Miriam Sadeng, an associate professor at the University of Auckland in the department of anatomy and medical imaging, who is a physician and is an author on both papers said, “This fascinating new visualization method could help us understand what drives the flow of fluid in and around the brain. It will allow us to develop new models of how the brain functions, that will guide us in how to maintain brain health and restore it in disease or disorder.”
“Validating the method through computational modelling gave us further confidence about the potential impact of this work,” said Javid Abderezaei, a graduate student in Kurt’s lab at Stevens and lead author on the second paper.
“What is exciting to see is that the dominant displacement patterns in the healthy brain qualitatively matched with the underlying physiology, which means that any changes in the physiological flow as a result of a brain disorder should be reflected in the displacements we measure.”
The capability to view the differences in brain motion could help us better understand a variety of brain disorders. In the future, the technology could be expanded to use in other health disorders throughout the body.
Development, calibration, and testing of 3D amplified MRI (aMRI) for the quantification of intrinsic brain motion
Microvascular blood volume pulsations, combined with CSF circulation result in subtle deformation of the brain during each heartbeat. To visualize and quantify these small deformations, an image processing technique called amplified MRI (aMRI) was recently introduced. aMRI, however, is unable to visualize the 3-directional deformation of the human brain, which is caused by the physiological flow and its biomechanical coupling with the brain.

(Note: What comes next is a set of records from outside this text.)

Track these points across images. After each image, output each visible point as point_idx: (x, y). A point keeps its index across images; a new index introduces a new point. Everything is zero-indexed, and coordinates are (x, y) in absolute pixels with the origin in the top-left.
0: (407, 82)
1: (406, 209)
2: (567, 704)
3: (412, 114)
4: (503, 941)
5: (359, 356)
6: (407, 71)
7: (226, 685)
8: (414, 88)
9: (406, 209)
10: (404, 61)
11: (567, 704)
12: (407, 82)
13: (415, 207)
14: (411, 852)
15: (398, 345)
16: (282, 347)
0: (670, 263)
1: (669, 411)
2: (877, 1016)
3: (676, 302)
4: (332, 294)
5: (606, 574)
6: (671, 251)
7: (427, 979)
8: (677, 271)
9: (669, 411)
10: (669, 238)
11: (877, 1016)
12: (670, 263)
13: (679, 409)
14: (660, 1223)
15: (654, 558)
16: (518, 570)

Addressing this issue, we extended 2D aMRI to 3D, which allows visualization of the subtle motion in 3-directions. First, we validated 3D aMRI’s ability to measure out-of-plane motion while simultaneously increasing SNR in digital phantoms mimicking the brain’s deformation. We then applied 2D and 3D aMRI to 3D cine MRI of 6 healthy subjects and found approximately 80% higher temporal SNR in the 3D aMRI outputs with SNR =26.8±8.3 compared to the 2D aMRI with SNR =15.1±2.6 (p<0.01). 3D displacement maps and their dominant modeshapes were extracted, which demonstrated physiologically meaningful patterns of motion in response to heart pulsatility and CSF circulation.
We observed the peak superior-inferior displacement near the pons and midbrain. Peak medial-lateral and anterior-posterior displacement were observed close to the 3rd and lateral ventricles.
Interestingly, the modeshapes showed an almost symmetrical expansion of the brain with 33%±4%, 38%±4%, and 29%±7% of the deformation being predominantly towards superior-inferior, anterior-posterior, and medial-lateral, respectively (p<0.01).
These preliminary results hint at 3D aMRI’s versatility and translatability for providing novel biomechanical imaging markers, which could simplify diagnostics and enable a deeper understanding of the biomechanics of a wide-range of pathophysiological conditions.